Department of Health & Human Services, University of Michigan, Dearborn, Michigan, USA.
Institute of Gerontology, University of Michigan, Ann Arbor, Michigan, USA.
Gerontology. 2023;69(7):826-838. doi: 10.1159/000528648. Epub 2023 Mar 1.
Specific multimorbidity combinations, in particular those including arthritis, stroke, and cognitive impairment, have been associated with high burden of activities of daily living (ADL)-instrumental activities of daily living (IADL) disability in older adults. The biologic underpinnings of these associations are still unclear.
Observational longitudinal study using data from the Health and Retirement Study (N = 8,618, mean age = 74 years, 58% female, 25% non-white) and negative binomial regression models stratified by sex to evaluate the role of inflammatory and glycemic biomarkers (high-sensitivity C-reactive protein (hs-CRP) and HbA1c) in the association between specific multimorbidity combinations (grouped around one of eight index diseases: arthritis, cancer, cognitive impairment, diabetes, heart disease, hypertension, lung disease, and stroke; assessed between 2006 and 2014) and prospective ADL-IADL disability (2 years later, 2008-2016). Results were adjusted for sociodemographic characteristics, body mass index, number of coexisting diseases, and baseline ADL-IADL score.

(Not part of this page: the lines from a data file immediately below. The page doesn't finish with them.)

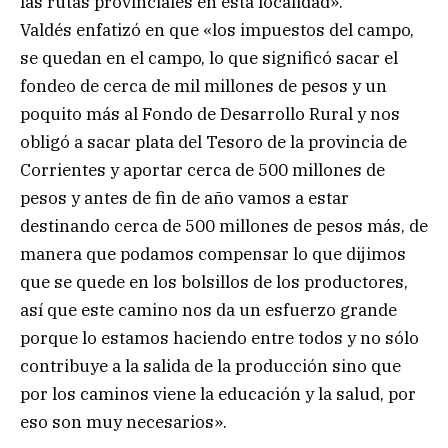
las rutas provinciales en esta localidad».
Valdés enfatizó en que «los impuestos del campo,
se quedan en el campo, lo que significó sacar el
fondeo de cerca de mil millones de pesos y un
poquito más al Fondo de Desarrollo Rural y nos
obligó a sacar plata del Tesoro de la provincia de
Corrientes y aportar cerca de 500 millones de
pesos y antes de fin de año vamos a estar
destinando cerca de 500 millones de pesos más, de
manera que podamos compensar lo que dijimos
que se quede en los bolsillos de los productores,
así que este camino nos da un esfuerzo grande
porque lo estamos haciendo entre todos y no sólo
contribuye a la salida de la producción sino que
por los caminos viene la educación y la salud, por
eso son muy necesarios».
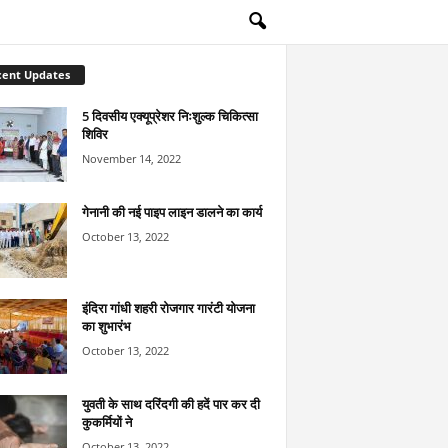
cent Updates
5 दिवसीय एक्यूप्रेशर निःशुल्क चिकित्सा
शिविर
November 14, 2022
गेनानी की नई पाइप लाइन डालने का कार्य
October 13, 2022
इंदिरा गांधी शहरी रोजगार गारंटी योजना
का शुभारंभ
October 13, 2022
युवती के साथ दरिंदगी की हदें पार कर दी
कुकर्मियों ने
October 13, 2022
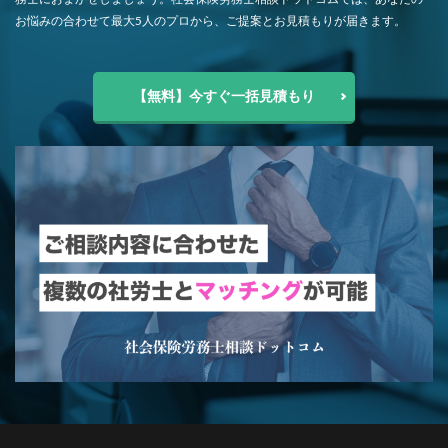
お悩みの合わせて最大5人のプロから、ご提案とお見積もりが届きます。
【無料】今すぐ一括見積もり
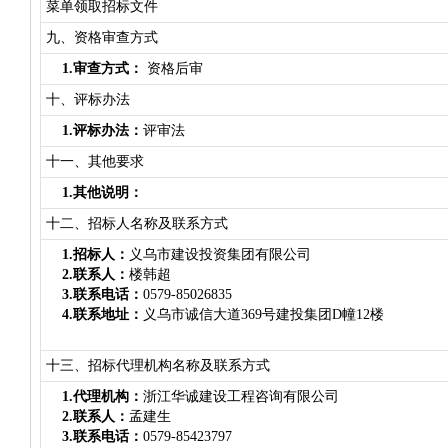
菜单领取招标文件
九、资格审查方式
1.审查方式：
资格后审
十、评标办法
1.评标办法：
评审法
十一、其他要求
1.其他说明：
十二、招标人名称及联系方式
1.招标人：
义乌市建设投资集团有限公司
2.联系人：
楼韩超
3.联系电话：
0579-85026835
4.联系地址：
义乌市诚信大道369号建投集团D幢12楼
十三、招标代理机构名称及联系方式
1.代理机构：
浙江华诚建设工程咨询有限公司
2.联系人：
孟建生
3.联系电话：
0579-85423797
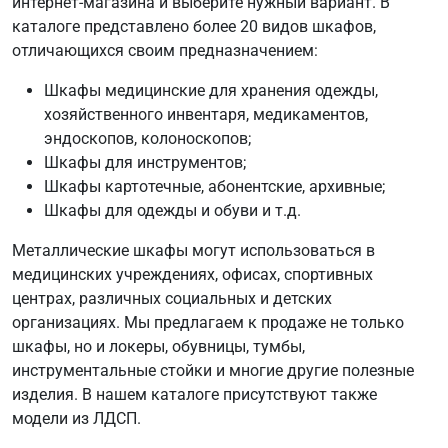
интернет-магазина и выберите нужный вариант. В
каталоге представлено более 20 видов шкафов,
отличающихся своим предназначением:
Шкафы медицинские для хранения одежды,
хозяйственного инвентаря, медикаментов,
эндоскопов, колоноскопов;
Шкафы для инструментов;
Шкафы картотечные, абонентские, архивные;
Шкафы для одежды и обуви и т.д.
Металлические шкафы могут использоваться в
медицинских учреждениях, офисах, спортивных
центрах, различных социальных и детских
организациях. Мы предлагаем к продаже не только
шкафы, но и локеры, обувницы, тумбы,
инструментальные стойки и многие другие полезные
изделия. В нашем каталоге присутствуют также
модели из ЛДСП.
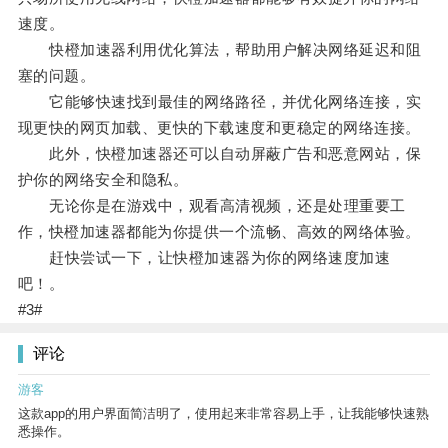
速度。
快橙加速器利用优化算法，帮助用户解决网络延迟和阻
塞的问题。
它能够快速找到最佳的网络路径，并优化网络连接，实
现更快的网页加载、更快的下载速度和更稳定的网络连接。
此外，快橙加速器还可以自动屏蔽广告和恶意网站，保
护你的网络安全和隐私。
无论你是在游戏中，观看高清视频，还是处理重要工
作，快橙加速器都能为你提供一个流畅、高效的网络体验。
赶快尝试一下，让快橙加速器为你的网络速度加速
吧！。
#3#
评论
游客
这款app的用户界面简洁明了，使用起来非常容易上手，让我能够快速熟
悉操作。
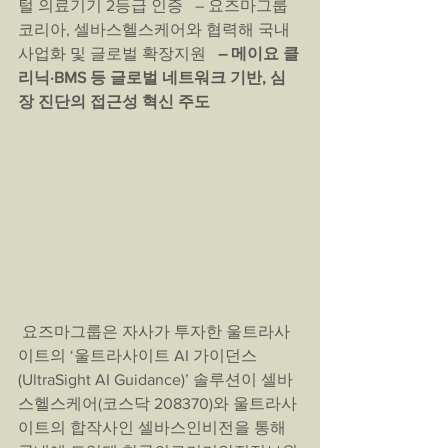
털 의료기기 2등급 인증   – 요즈마그룹
코리아, 셀바스헬스케어와 협력해 국내
사업화 및 글로벌 확장지원
   – 메이요 클
리닉·BMS 등 글로벌 네트워크 기반, 심
장 진단의 접근성 혁신 주도
 요즈마그룹은 자사가 투자한 울트라사
이트의 ‘울트라사이트 AI 가이던스
(UltraSight AI Guidance)’ 솔루션이 셀바
스헬스케어(코스닥 208370)와 울트라사
이트의 합작사인 셀바스인비전을 통해 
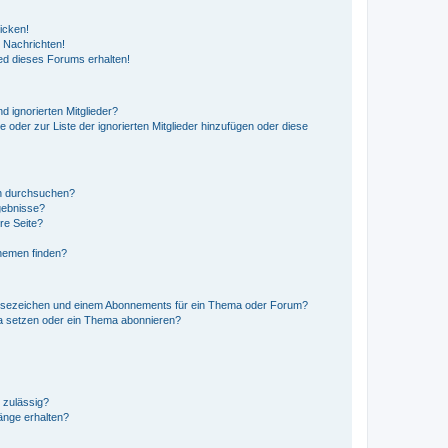
icken!
 Nachrichten!
ed dieses Forums erhalten!
d ignorierten Mitglieder?
e oder zur Liste der ignorierten Mitglieder hinzufügen oder diese
en durchsuchen?
gebnisse?
re Seite?
hemen finden?
esezeichen und einem Abonnements für ein Thema oder Forum?
a setzen oder ein Thema abonnieren?
 zulässig?
hänge erhalten?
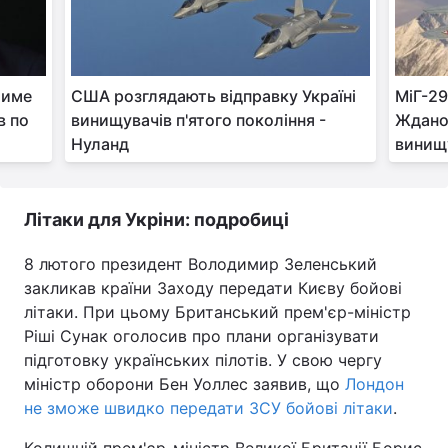
тиме
США розглядають відправку Україні
МіГ-29
в по
винищувачів п'ятого покоління -
Жданов
Нуланд
винищ
Літаки для Укріни: подробиці
8 лютого президент Володимир Зеленський
закликав країни Заходу передати Києву бойові
літаки. При цьому Британський прем'єр-міністр
Ріші Сунак оголосив про плани організувати
підготовку українських пілотів. У свою чергу
міністр оборони Бен Уоллес заявив, що
Лондон
не зможе швидко передати ЗСУ бойові літаки
.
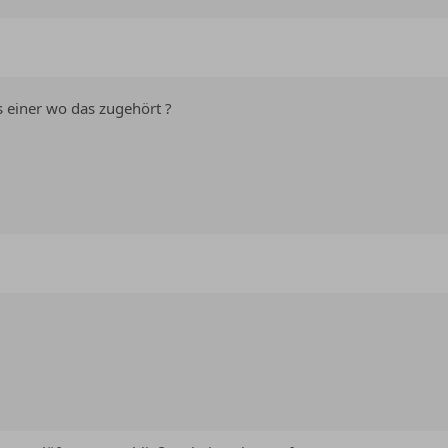
 einer wo das zugehört ?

Multimorbidity combinations indexed by arthritis (IRR = 1.1, 95% CI = 1.01-1.20), diabetes (IRR = 1.19, 95% CI = 1.09-1.30), and cognitive impairment (IRR = 1.11, 95% CI = 1.01-1.23) among men and diabetes-indexed multimorbidity combinations (IRR = 1.07, 95% CI = 1.01-1.14) among women were associated with higher ADL-IADL scores at increasing levels of HbA1c. Across higher levels of hs-CRP, multimorbidity combinations indexed by arthritis (IRR = 1.06, 95% CI = 1.02-1.11), hypertension (IRR = 1.06, 95% CI = 1.02-1.11), heart disease (IRR = 1.06, 95% CI = 1.01-1.12), and lung disease (IRR = 1.14, 95% CI = 1.07-1.23) were associated with higher ADL-IADL scores among women, while there were no significant associations among men.
The findings suggest potential for anti-inflammatory management among older women and optimal glycemic control among older men with these particular multimorbidity combinations as focus for therapeutic/preventive options for maintaining functional health.
特定的多种合并症组合,特别是包括关节炎、中风和认知障碍的组合,与老年人日常生活活动(ADL)-工具性日常生活活动(IADL)残疾的高负担有关。这些关联的生物学基础仍不清楚。
使用来自健康与退休研究(N=8618 人,平均年龄 74 岁,58%为女性,25%为非白人)的数据进行观察性纵向研究,并按性别分层使用负二项回归模型来评估炎症和血糖生物标志物(高敏 C 反应蛋白(hs-CRP)和 HbA1c)在特定多种合并症组合(围绕八种索引疾病之一分组:关节炎、癌症、认知障碍、糖尿病、心脏病、高血压、肺病和中风;在 2006 年至 2014 年之间评估)与前瞻性 ADL-IADL 残疾(2 年后,2008-2016 年)之间的相关性中的作用。结果根据社会人口统计学特征、体重指数、共存疾病数量和基线 ADL-IADL 评分进行调整。
男性中关节炎(IRR=1.1,95%CI=1.01-1.20)、糖尿病(IRR=1.19,95%CI=1.09-1.30)和认知障碍(IRR=1.11,95%CI=1.01-1.23)索引的多种合并症组合以及女性中糖尿病索引的多种合并症组合(IRR=1.07,95%CI=1.01-1.14)与 HbA1c 水平升高相关,ADL-IADL 评分较高。在较高水平的 hs-CRP 下,关节炎(IRR=1.06,95%CI=1.02-1.11)、高血压(IRR=1.06,95%CI=1.02-1.11)、心脏病(IRR=1.06,95%CI=1.01-1.12)和肺病(IRR=1.14,95%CI=1.07-1.23)索引的多种合并症组合与女性的 ADL-IADL 评分较高相关,而男性则没有显著相关性。
这些发现表明,对于这些特定的多种合并症组合,老年女性可能需要进行抗炎治疗,老年男性则需要进行最佳血糖控制,作为维持功能健康的治疗/预防选择的重点。